> [Problem to solve]: Each line in the records that mentions the word "back" needs to be listed.

> [Stored data entries]:
"""
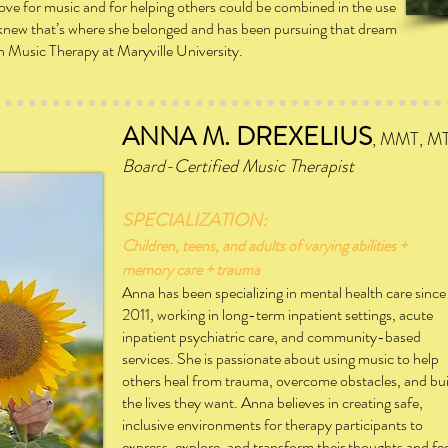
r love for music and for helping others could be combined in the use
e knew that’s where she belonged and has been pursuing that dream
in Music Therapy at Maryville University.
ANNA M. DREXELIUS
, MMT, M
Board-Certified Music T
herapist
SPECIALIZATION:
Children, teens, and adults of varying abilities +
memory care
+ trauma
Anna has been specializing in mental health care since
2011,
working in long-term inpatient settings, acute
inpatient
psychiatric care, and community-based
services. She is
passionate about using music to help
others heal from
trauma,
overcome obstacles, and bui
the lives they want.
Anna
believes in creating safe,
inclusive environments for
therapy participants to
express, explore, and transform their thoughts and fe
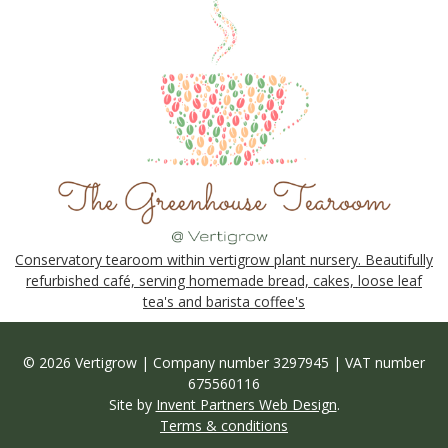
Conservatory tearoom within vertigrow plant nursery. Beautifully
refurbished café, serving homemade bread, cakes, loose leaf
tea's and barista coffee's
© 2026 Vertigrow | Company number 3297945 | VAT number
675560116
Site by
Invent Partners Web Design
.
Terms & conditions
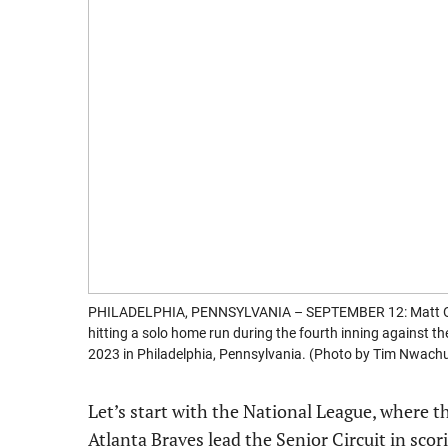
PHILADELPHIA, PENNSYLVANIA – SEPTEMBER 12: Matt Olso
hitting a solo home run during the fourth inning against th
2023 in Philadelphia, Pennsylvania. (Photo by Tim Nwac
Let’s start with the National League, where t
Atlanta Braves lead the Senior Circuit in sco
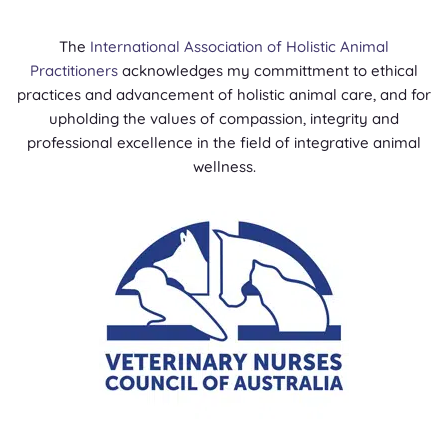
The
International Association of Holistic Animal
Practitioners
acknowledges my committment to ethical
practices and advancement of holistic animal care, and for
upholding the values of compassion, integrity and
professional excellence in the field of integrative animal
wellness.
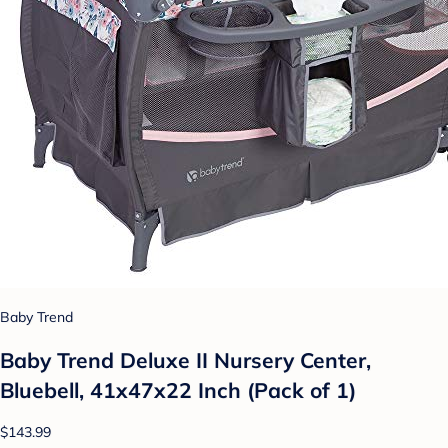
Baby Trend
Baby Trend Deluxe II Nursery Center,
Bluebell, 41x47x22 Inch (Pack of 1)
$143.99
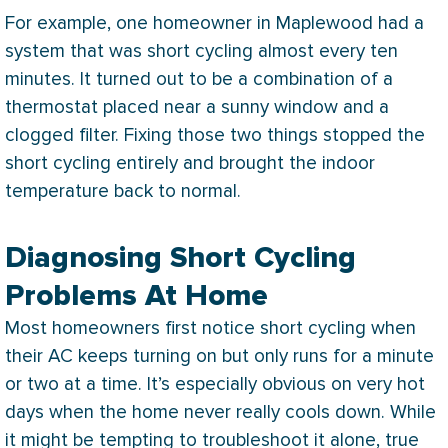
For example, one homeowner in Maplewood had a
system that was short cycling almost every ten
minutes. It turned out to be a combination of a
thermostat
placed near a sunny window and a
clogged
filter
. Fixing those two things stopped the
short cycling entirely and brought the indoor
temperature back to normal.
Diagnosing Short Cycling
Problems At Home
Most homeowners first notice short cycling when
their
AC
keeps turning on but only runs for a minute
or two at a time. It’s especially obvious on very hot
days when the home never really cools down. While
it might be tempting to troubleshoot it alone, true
"""
"""
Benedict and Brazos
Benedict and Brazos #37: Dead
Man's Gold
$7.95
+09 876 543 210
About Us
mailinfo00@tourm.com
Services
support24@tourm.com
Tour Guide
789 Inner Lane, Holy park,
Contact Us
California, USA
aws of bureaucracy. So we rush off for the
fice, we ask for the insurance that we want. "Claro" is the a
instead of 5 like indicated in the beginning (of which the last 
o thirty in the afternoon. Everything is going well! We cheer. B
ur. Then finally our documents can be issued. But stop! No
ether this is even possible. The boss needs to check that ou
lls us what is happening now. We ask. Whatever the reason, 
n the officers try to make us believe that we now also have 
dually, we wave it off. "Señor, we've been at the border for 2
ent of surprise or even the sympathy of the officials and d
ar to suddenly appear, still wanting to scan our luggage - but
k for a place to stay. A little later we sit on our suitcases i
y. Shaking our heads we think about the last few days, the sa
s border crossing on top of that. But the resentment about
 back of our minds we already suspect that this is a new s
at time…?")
"""
"""
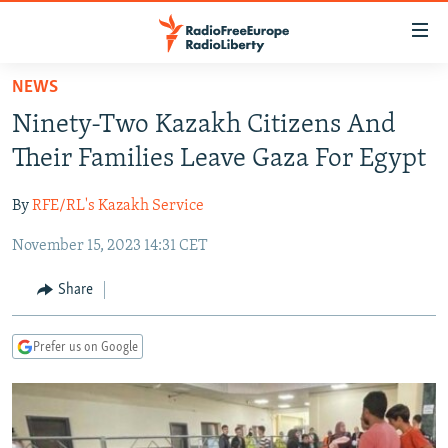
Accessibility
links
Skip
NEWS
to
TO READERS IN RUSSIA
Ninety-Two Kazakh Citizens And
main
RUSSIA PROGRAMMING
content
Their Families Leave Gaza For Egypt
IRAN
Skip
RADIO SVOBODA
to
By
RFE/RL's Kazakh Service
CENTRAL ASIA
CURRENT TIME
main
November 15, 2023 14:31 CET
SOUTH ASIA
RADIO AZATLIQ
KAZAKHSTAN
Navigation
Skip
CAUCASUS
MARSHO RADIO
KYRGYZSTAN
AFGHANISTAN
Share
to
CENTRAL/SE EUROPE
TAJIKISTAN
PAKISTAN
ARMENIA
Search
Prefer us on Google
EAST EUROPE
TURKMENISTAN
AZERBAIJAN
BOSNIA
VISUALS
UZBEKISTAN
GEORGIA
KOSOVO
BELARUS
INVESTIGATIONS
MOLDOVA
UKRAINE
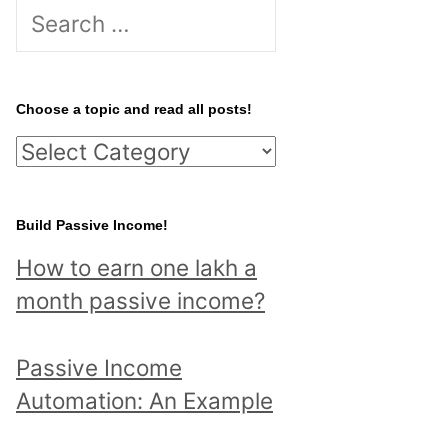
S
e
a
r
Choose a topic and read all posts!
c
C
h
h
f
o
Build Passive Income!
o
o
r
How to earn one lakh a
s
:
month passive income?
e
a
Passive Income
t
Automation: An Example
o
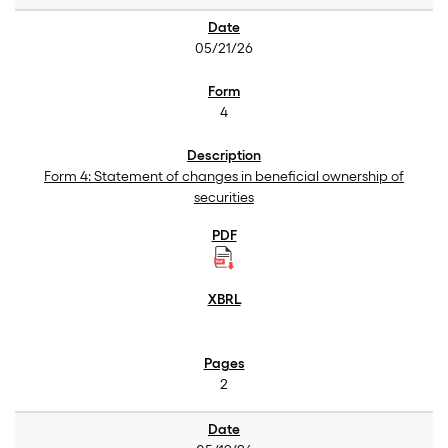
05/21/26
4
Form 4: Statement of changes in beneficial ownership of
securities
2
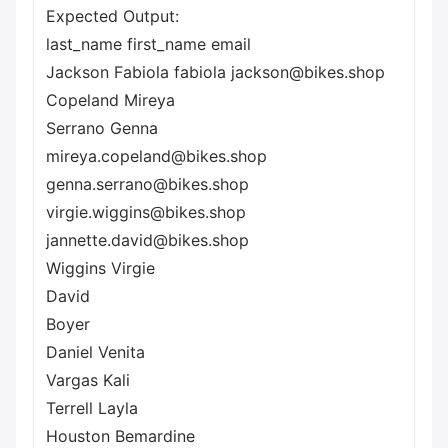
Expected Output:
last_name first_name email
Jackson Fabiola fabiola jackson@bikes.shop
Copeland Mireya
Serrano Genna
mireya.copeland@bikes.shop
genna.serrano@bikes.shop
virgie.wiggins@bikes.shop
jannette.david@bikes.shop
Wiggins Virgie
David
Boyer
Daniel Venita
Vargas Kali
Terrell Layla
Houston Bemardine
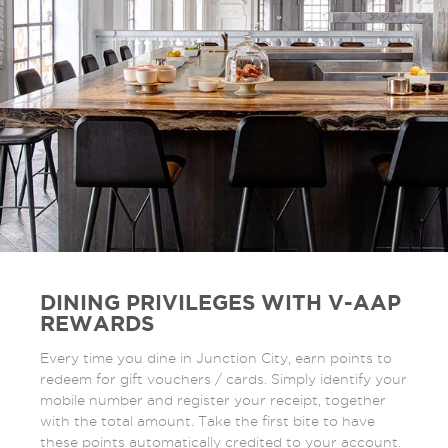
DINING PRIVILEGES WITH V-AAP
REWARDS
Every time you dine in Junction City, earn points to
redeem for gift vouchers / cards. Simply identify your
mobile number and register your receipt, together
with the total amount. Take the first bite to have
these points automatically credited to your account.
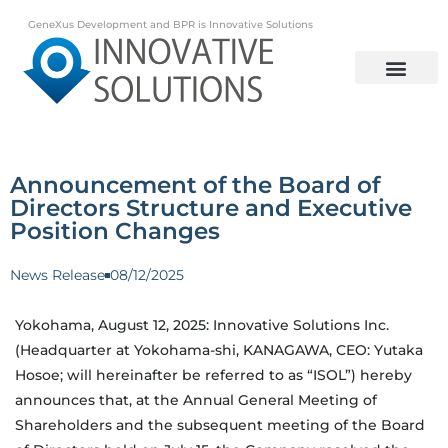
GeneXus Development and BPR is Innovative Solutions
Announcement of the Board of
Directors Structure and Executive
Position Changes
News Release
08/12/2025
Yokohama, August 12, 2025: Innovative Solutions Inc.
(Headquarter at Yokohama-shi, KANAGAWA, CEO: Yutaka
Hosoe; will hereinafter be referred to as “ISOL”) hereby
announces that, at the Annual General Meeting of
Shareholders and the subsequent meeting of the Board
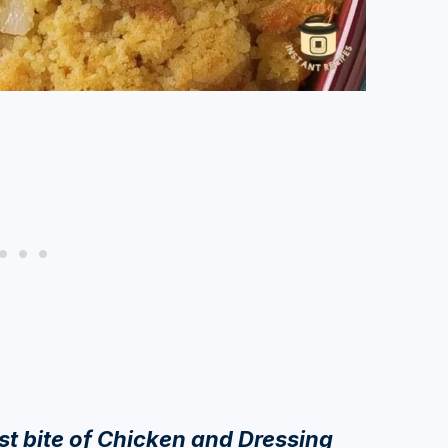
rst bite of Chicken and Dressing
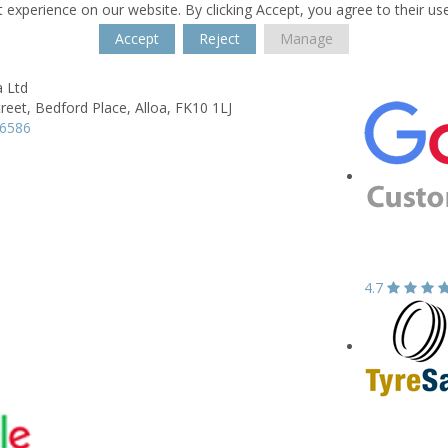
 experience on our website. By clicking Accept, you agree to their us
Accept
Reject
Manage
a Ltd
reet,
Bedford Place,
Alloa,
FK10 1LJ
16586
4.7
"""
> [Exercise solution]:
temperature back to normal.
 back of our minds we already suspect that this is a new s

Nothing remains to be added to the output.